Dutch vaccine alliance will now focus on Brussels’ own Covid-19 vaccine plan

Photo: Depositphotos.com
Photo: Depositphotos.com

The Netherlands, France, Germany and Italy have decided to fold their alliance to jointly carry out negotiations with pharmaceuticals firms working on coronavirus vaccines and to join the European Commission’s vaccine purchase programme instead, broadcaster NOS said on Thursday.

The alliance was only formed a few weeks ago and had signed one deal – to buy up to 400 million doses of a potential anti-coronavirus vaccine from drugs firm AstraZeneca.

The vaccine, which is still undergoing trials, is being developed at Oxford University in England. The researchers are currently working towards a large scale clinical trial which involves testing the vaccine on 10,000 people.

The alliance was launched at the beginning of this month and would, according to a Dutch government statement ‘allow everyone in Europe – and especially those who are most vulnerable – to benefit from a vaccine.’

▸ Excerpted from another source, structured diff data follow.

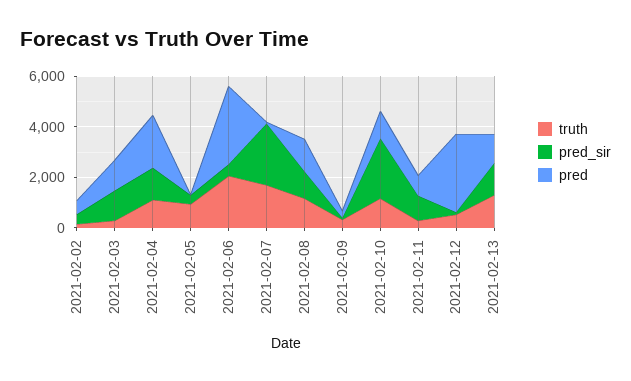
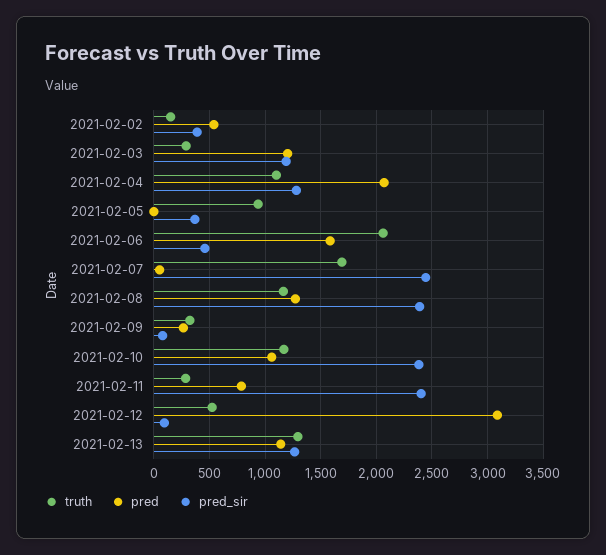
  {
    "truth": {
      "2021-02-02": 200,
      "2021-02-03": 300,
      "2021-02-04": 1100,
      "2021-02-05": 900,
      "2021-02-06": 2100,
      "2021-02-07": 1700,
      "2021-02-08": 1200,
      "2021-02-09": 300,
      "2021-02-10": 1200,
      "2021-02-11": 300,
      "2021-02-12": 500,
      "2021-02-13": 1300
    },
    "pred_sir": {
      "2021-02-02": 400,
      "2021-02-03": 1200,
      "2021-02-04": 1300,
      "2021-02-05": 400,
      "2021-02-06": 500,
      "2021-02-07": 2400,
-     "2021-02-08": 1000,
+     "2021-02-08": 2400,
      "2021-02-09": 100,
      "2021-02-10": 2400,
-     "2021-02-11": 1000,
+     "2021-02-11": 2400,
      "2021-02-12": 100,
      "2021-02-13": 1300
    },
    "pred": {
      "2021-02-02": 500,
      "2021-02-03": 1200,
      "2021-02-04": 2100,
      "2021-02-05": 0,
-     "2021-02-06": 3000,
+     "2021-02-06": 1600,
      "2021-02-07": 100,
      "2021-02-08": 1300,
      "2021-02-09": 300,
      "2021-02-10": 1100,
      "2021-02-11": 800,
      "2021-02-12": 3100,
      "2021-02-13": 1100
    }
  }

According to the NRC, other EU countries had also come forward to join the alliance, and the group will continue to finalise the weekend’s deal with AstraZeneca. However, further steps to buy vaccines will be taken together with the Commission, a health ministry spokesman said.

The initiative is said to have caused irritation in Brussels but on Wednesday the Commission praised the alliance, saying it was ‘an important step’ in a common approach to advance vaccine purchasing.